Still another reason was the expected top speed and sustained speeds of the new aircraft. The radiator system of an aircraft must be able to meet the sustained speed cooling requirement indefinitely, and the maximum power cooling requirements for various lesser periods (e.g. WEP for 5 min, Military for 15 min, Climb for 30 min, etc). Everything else being equal, the greater the speed, the greater the Meredith effect. In fact the Meredith effect becomes more efficient with square of the inrease in speed. The Hurricane II was effectively 100 mph slower than the P-51B, so if the exact same assembly as used on the P-51B ( at 430 mph) was used on the Hurricane II (at 330 mph) it would only be abut 56% as effective as on the P-51B.
Instead the Hurricane design team relied on a shorter but larger orifice inlet, with a boundary layer lip/notch, and a somewhat shorter exit chamber with a variable outlet area via a movable flap. The boundary layer lip/notch prevented air flow stagnation at the radiator inlet, the short inlet chamber combined with the larger orifice allowed enough air to slow down (via the pressure head effect) to efficiently absorb heat while passing through the radiator, the radiator heated the air up, and the short exit chamber with variable area outlet acted like an ejector nozzle depending on the aircraft speed, power setting, engine temperature, and flap position. In order to keep the controls simple, the pilot adjusted the flap depending on the engine temperature, not for maximum Meredith effect. The normal flap setting was used for maximum sustained speed which would correlate to a sustainable engine temperature, the more closed settings were used for higher speeds where higher air flow helped keep the engine cool temporarily, and the more open settings were for lower speeds at high power settings (while climbing for example) or while idling/taxying and during take-off .
If my information is correct the P-51B cooling system reduced the cooling HP loss by about 80%, or from about 400 HP to about 50 HP.
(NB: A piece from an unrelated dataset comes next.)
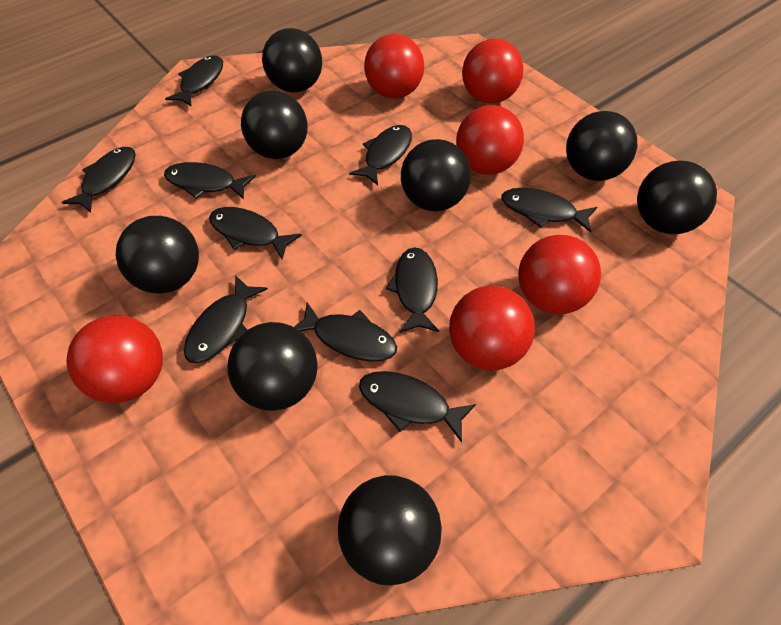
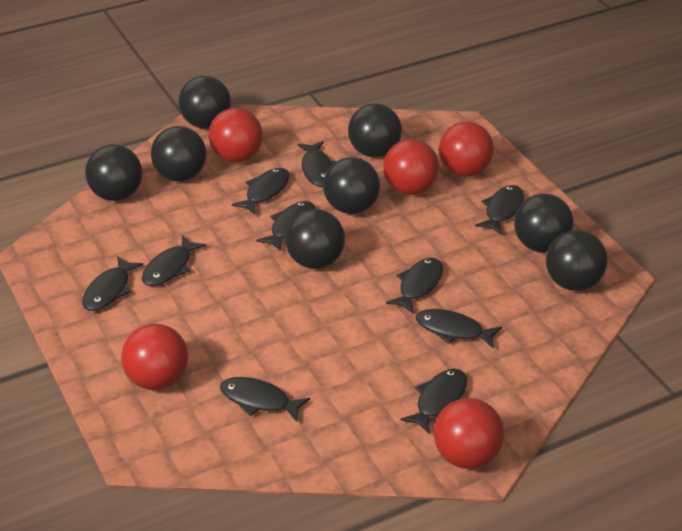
red ball: 6 -> 5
Using the P-51B system on the Hurricane II would have reduced the cooling HP loss by 45% (i.e. .56 x .80), or from about 260 to 143. This would have resulted in a speed increase of about 9 mph at 12,000 ft and about 13 mph at 19,000 ft. (i.e. if there was no reduction in cooling HP loss the top speeds would have been 9-13 mph less than they were in actual service.)
The actual system used on the Hurricane II only reduced the cooling HP loss by about 90 HP, or from 260 to 170, for a reduction of ~35%. This resulted in a speed increase of about 7 mph at 12,000 ft and about 10 mph at 19,000 ft.
So to sum up, for the loss of 2-3 mph top speed, the Hurricane II cooling system using a reduced effectiveness Meredith effect, saved an undetermined amount of time in development (check out the amount of time the NA team spent in wind tunnel and flight tests before they settled on a final design) and an undetermined amount in development cost, reduced the cooling system structure weight (probably) by about 50 lbs, and reduced the cost (probably) of the cooling system structure by about 50%.